Sex is a fundamental part of our romantic relationships. It is one of many ways to feel connected to your partner and a way to express your love. I believe we should all have expectations for our sex life – or ‘sexpectations’ as I call it.
Pretty much every person I have spoken to on this topic has physical needs sexually. I refer to that as ‘maintenance sex’. It is often routine. It satisfies a need. I’m talking about romantic relationships right now, so the context is for two people who are in love with each other.
One partner may have more of a physical need for a ‘sexual release’ than the other at a given moment in time and there is nothing wrong with satisfying the other person. It is not something to keep score – “you had 2 orgasms this week – I haven’t had any”! It’s about love and taking pleasure in satisfying your partner.

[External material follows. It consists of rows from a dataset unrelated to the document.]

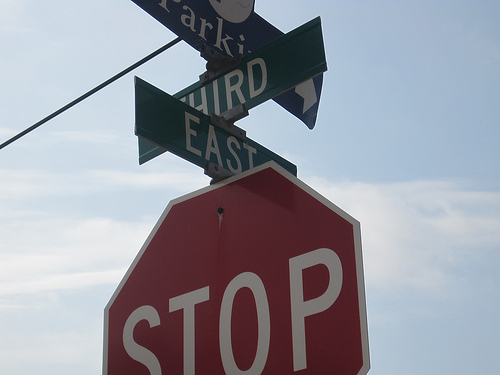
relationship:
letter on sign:
[115, 294, 164, 372] [135, 14, 328, 165]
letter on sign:
[162, 276, 214, 372] [135, 14, 328, 165]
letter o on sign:
[213, 265, 274, 372] [135, 14, 328, 165]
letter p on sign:
[281, 236, 346, 372] [135, 14, 328, 165]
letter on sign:
[182, 105, 203, 154] [119, 69, 302, 181]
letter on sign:
[202, 122, 223, 167] [119, 69, 302, 181]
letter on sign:
[222, 129, 245, 176] [119, 69, 302, 181]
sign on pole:
[132, 74, 297, 179] [210, 9, 242, 178]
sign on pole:
[126, 7, 333, 170] [206, 7, 238, 181]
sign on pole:
[135, 5, 324, 132] [208, 4, 240, 178]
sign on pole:
[135, 14, 328, 165] [201, 4, 241, 184]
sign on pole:
[132, 74, 297, 179] [201, 4, 241, 184]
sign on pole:
[126, 7, 333, 170] [202, 0, 243, 190]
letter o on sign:
[213, 270, 274, 375] [135, 14, 328, 165]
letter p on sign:
[287, 246, 344, 372] [135, 14, 328, 165]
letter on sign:
[182, 109, 206, 158] [132, 74, 297, 179]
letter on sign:
[222, 136, 245, 175] [132, 74, 297, 179]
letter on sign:
[239, 138, 260, 170] [132, 74, 297, 179]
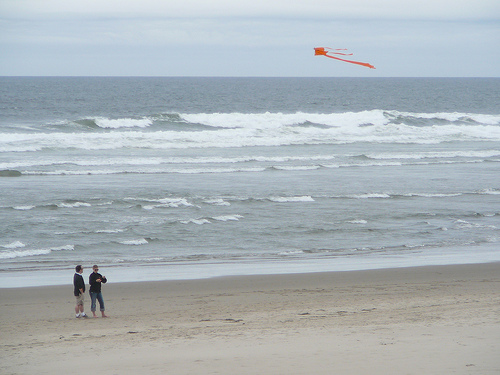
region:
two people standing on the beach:
[39, 234, 168, 372]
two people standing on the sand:
[32, 246, 179, 374]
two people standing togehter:
[36, 232, 167, 362]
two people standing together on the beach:
[43, 234, 178, 367]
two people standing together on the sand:
[48, 236, 243, 368]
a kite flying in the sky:
[211, 25, 423, 125]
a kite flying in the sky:
[298, 36, 370, 86]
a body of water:
[26, 54, 465, 286]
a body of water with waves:
[27, 58, 498, 250]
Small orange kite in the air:
[304, 36, 386, 84]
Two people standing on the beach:
[60, 259, 118, 329]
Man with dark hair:
[64, 261, 94, 321]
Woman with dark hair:
[89, 257, 114, 318]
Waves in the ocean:
[7, 103, 499, 270]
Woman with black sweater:
[84, 256, 114, 321]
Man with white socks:
[66, 253, 96, 323]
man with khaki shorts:
[57, 261, 93, 327]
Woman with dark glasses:
[83, 259, 121, 323]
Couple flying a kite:
[62, 258, 118, 330]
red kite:
[307, 41, 375, 79]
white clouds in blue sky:
[19, 24, 43, 49]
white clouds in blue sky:
[99, 25, 143, 55]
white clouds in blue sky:
[150, 25, 185, 55]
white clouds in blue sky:
[221, 22, 266, 59]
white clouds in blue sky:
[401, 18, 412, 56]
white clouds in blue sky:
[419, 25, 480, 69]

Let’s take it up a level – what are your sexpectations?
What do you want? What are your preferences?
I’ve heard individuals tell me that their partner doesn’t satisfy them sexually. When I ask ‘why not’, the common response is that their sex is boring and routine. My next question is ‘What would you like your partner to do differently’? The response is usually – ‘I don’t know’.
How can you expect your partner to know how to please you if:
- You don’t know your own preferences
- You don’t communicate
Couples who have a hot sex life shared their strategies:
- They communicate, in a loving way, that they would like to spice up their sex life, they would like to try something new or different, they would like to expand their activities as a couple. Then they ask their partner how they feel about it. They agree to move forward.
- The decide together, how they will do that:
- They agree to research to get ideas
- Together, they watch adult movies, go in to adult stores, read books or magazines
- Individually, they may talk to close friends
- They discuss the ideas and decide together which ones they want to try
- They experiment:
- They stay in a hotel to create a new environment
- They focus on foreplay – well in advance
- They test new ways of touching or interacting with each other
- They change the way they dress when they are together
- If they don’t like a particular activity they tried, they may laugh together and say this is not us
- They will say what they liked and what they want more of
- They will acknowledge each other and appreciate the efforts
When it is done together, in a loving way – versus criticizing or blaming each other for what is not happening – magic happens. It gives couples something to look forward to. It creates a new found energy and excitement. It brings couples closer because of the intimacy and privacy they share together.
Both partners are entitled to have ‘sexpectations’ grounded in mutual respect, an observable desire for each other, expressions of love, willingness to please and sharing in new adventures together. It takes love and communication. What are your sexpectations?